The advantage of this is that amount of work to be done in direct
reclaim is now bound and predictable - it is entirely based on
the cache's freeable objects and the reclaim priority. hence all
direct reclaimers running at the same time should be doing
relatively equal amounts of work, thereby reducing the incidence of
long tail latencies due to uneven reclaim workloads.

Signed-off-by: Dave Chinner <dchinner@redhat.com>
---
 mm/vmscan.c | 93 ++++++++++++++++++++++++++++-------------------------
 1 file changed, 50 insertions(+), 43 deletions(-)

## ACTIVITY LIST
[1] Which numbers appear in the last two lines of the direct reclaim patch text?
[2] According to the direct reclaim patch text, what two things is the amount of work in direct reclaim entirely based on?
[3] Pick up the direct reclaim patch text after its final line and write what comes next.

## DATASET
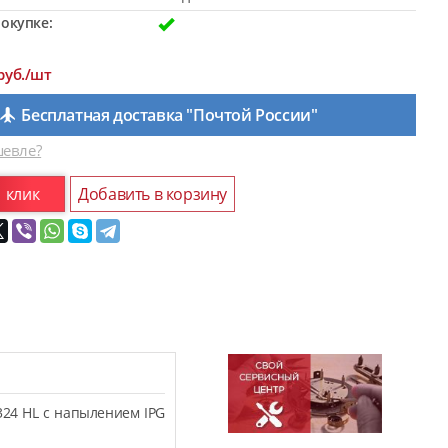
окупке:
руб./шт
Бесплатная доставка "Почтой России"
евле?
1 клик
Добавить в корзину
324 HL с напылением IPG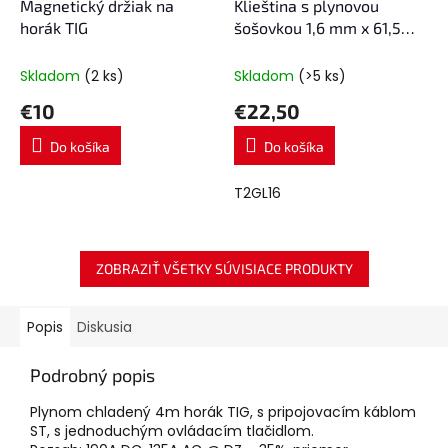
Magnetický držiak na
Klieština s plynovou
horák TIG
šošovkou 1,6 mm x 61,5
mm ARC T2/T3W/T4W
Skladom
(2 ks)
Skladom
(>5 ks)
€10
€22,50
Do košíka
Do košíka
T2GL16
ZOBRAZIŤ VŠETKY SÚVISIACE PRODUKTY
Popis
Diskusia
Podrobný popis
Plynom chladený 4m horák TIG, s pripojovacím káblom
ST, s jednoduchým ovládacím tlačidlom.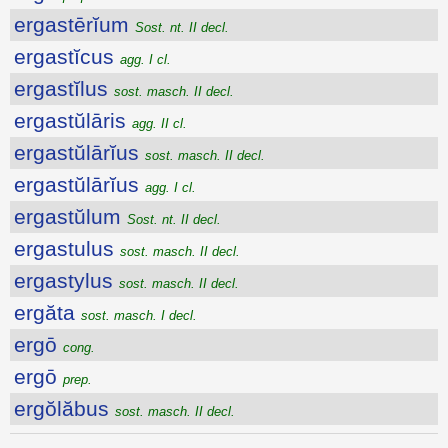
ergastērĭum
Sost. nt. II decl.
ergastĭcus
agg. I cl.
ergastĭlus
sost. masch. II decl.
ergastŭlāris
agg. II cl.
ergastŭlārĭus
sost. masch. II decl.
ergastŭlārĭus
agg. I cl.
ergastŭlum
Sost. nt. II decl.
ergastulus
sost. masch. II decl.
ergastylus
sost. masch. II decl.
ergăta
sost. masch. I decl.
ergō
cong.
ergō
prep.
ergŏlăbus
sost. masch. II decl.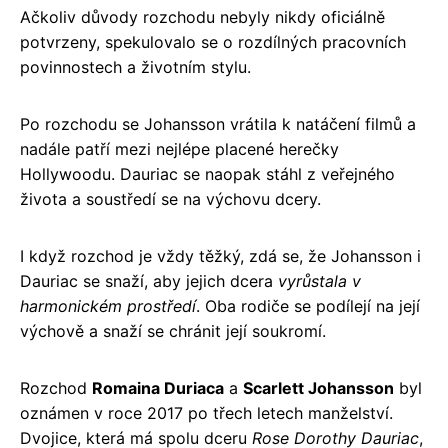
Ačkoliv důvody rozchodu nebyly nikdy oficiálně
potvrzeny, spekulovalo se o rozdílných pracovních
povinnostech a životním stylu.
Po rozchodu se Johansson vrátila k natáčení filmů a
nadále patří mezi nejlépe placené herečky
Hollywoodu. Dauriac se naopak stáhl z veřejného
života a soustředí se na výchovu dcery.
I když rozchod je vždy těžký, zdá se, že Johansson i
Dauriac se snaží, aby jejich dcera
vyrůstala v
harmonickém prostředí
. Oba rodiče se podílejí na její
výchově a snaží se chránit její soukromí.
Rozchod
Romaina Duriaca
a
Scarlett Johansson
byl
oznámen v roce 2017 po třech letech manželství.
Dvojice, která má spolu dceru
Rose Dorothy Dauriac
,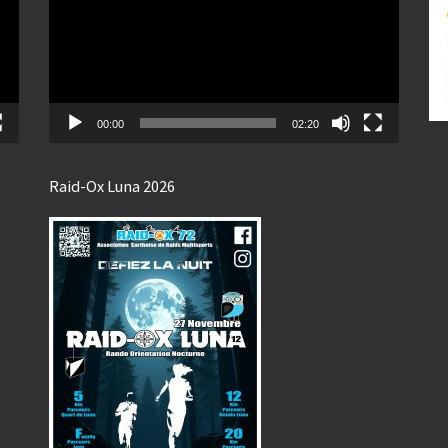
00:00
02:20
Raid-Ox Luna 2026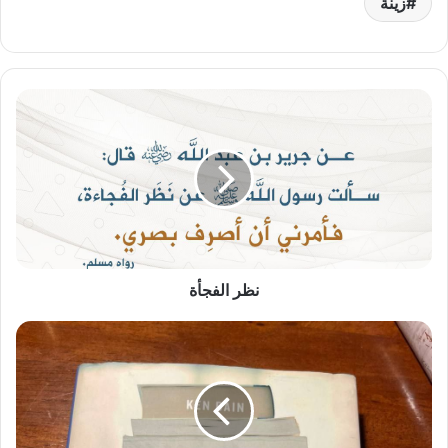
زينة
نظر
الفجأة
نظر الفجأة
ماذا
يفعل
أفضل
مدرسي
الكليات؟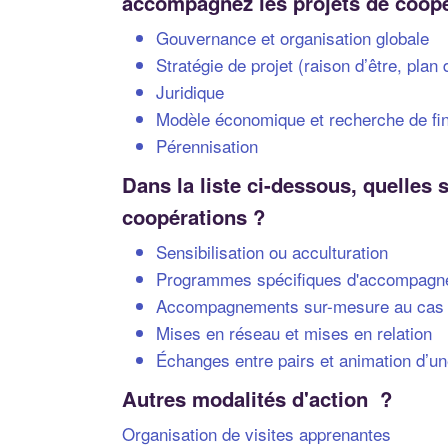
accompagnez les projets de coop
Gouvernance et organisation globale
Stratégie de projet (raison d’être, plan
Juridique
Modèle économique et recherche de f
Pérennisation
Dans la liste ci-dessous, quelles
coopérations ?
Sensibilisation ou acculturation
Programmes spécifiques d'accompag
Accompagnements sur-mesure au cas 
Mises en réseau et mises en relation
Échanges entre pairs et animation d’
Autres modalités d'action ?
Organisation de visites apprenantes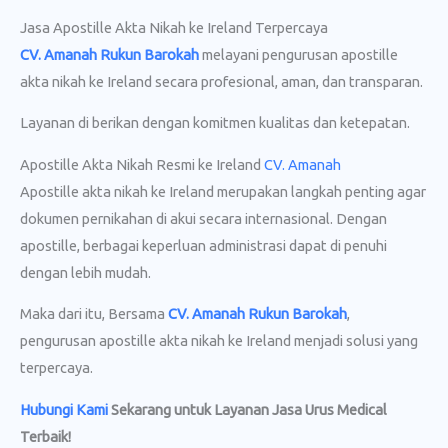
Jasa Apostille Akta Nikah ke Ireland Terpercaya
CV. Amanah Rukun Barokah
melayani pengurusan apostille
akta nikah ke Ireland secara profesional, aman, dan transparan.
Layanan di berikan dengan komitmen kualitas dan ketepatan.
Apostille Akta Nikah Resmi ke Ireland
CV. Amanah
Apostille akta nikah ke Ireland merupakan langkah penting agar
dokumen pernikahan di akui secara internasional. Dengan
apostille, berbagai keperluan administrasi dapat di penuhi
dengan lebih mudah.
Maka dari itu, Bersama
CV. Amanah Rukun Barokah
,
pengurusan apostille akta nikah ke Ireland menjadi solusi yang
terpercaya.
Hubungi Kami
Sekarang untuk Layanan Jasa Urus Medical
Terbaik!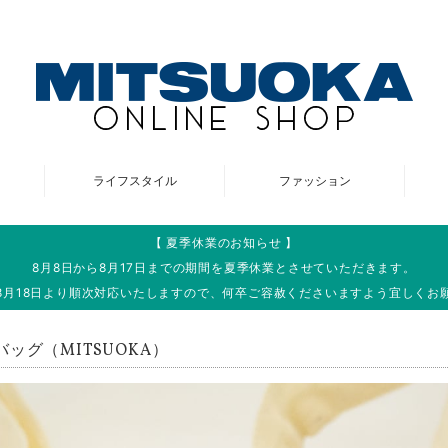
ライフスタイル
ファッション
【 夏季休業のお知らせ 】
8月8日から8月17日までの期間を夏季休業とさせていただきます。
8月18日より順次対応いたしますので、何卒ご容赦くださいますよう宜しくお
バッグ（MITSUOKA）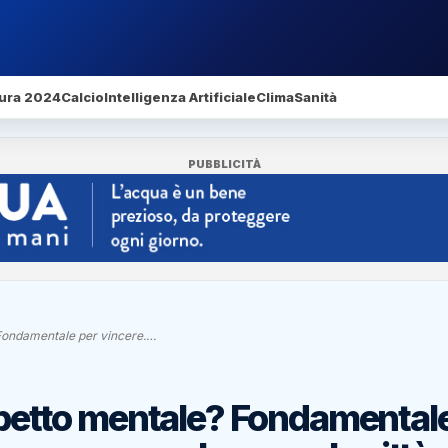
ura 2024
Calcio
Intelligenza Artificiale
Clima
Sanità
PUBBLICITÀ
? Fondamentale per vincere.…
Aspetto mentale? Fondamental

## ANSWERS TO THIS EXERCISE
[1] 93, 1, 50, 43

[2] The cache's freeable objects and the reclaim priority.

[3]
Comments

Brian Foster Aug. 2, 2019, 3:34 p.m. UTC | #1
On Thu, Aug 01, 2019 at 12:17:32PM +1000, Dave Chinner wrote:
> From: Dave Chinner <dchinner@redhat.com>
> 
> Right now deferred work is picked up by whatever GFP_KERNEL context
> reclaimer that wins the race to empty the node's deferred work
> counter. However, if there are lots of direct reclaimers, that
> work might be continually picked up by contexts taht can't do any
> work and so the opportunities to do the work are missed by contexts
> that could do them.
> 
> A further problem with the current code is that the deferred work
> can be picked up by a random direct reclaimer, resulting in that
> specific process having to do all the deferred reclaim work and
> hence can take extremely long latencies if the reclaim work blocks
> regularly. This is not good for direct reclaim fairness or for
> minimising long tail latency events.
> 
> To avoid these problems, simply limit deferred work to kswapd
> contexts. We know kswapd is a context that can always do reclaim
> work, and hence deferring work to kswapd allows the deferred work to
> be done in the background and not adversely affect any specific
> process context doing direct reclaim.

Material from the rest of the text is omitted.